Stored data Block Start

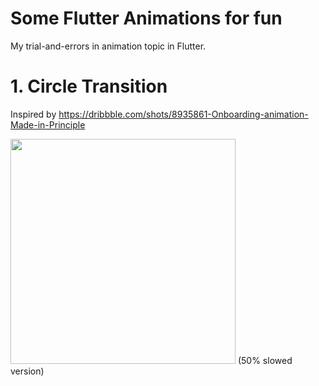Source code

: # Some Flutter Animations for fun

My trial-and-errors in animation topic in Flutter.


# 1. Circle Transition

Inspired by https://dribbble.com/shots/8935861-Onboarding-animation-Made-in-Principle

<img src="gifs/circletransition.gif" height="360">
(50% slowed version)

Stored data Block End

Exercise objective |
Filter the records, keeping only lines that contain "Flutter", and show those lines.

Response box |
: # Some Flutter Animations for fun
My trial-and-errors in animation topic in Flutter.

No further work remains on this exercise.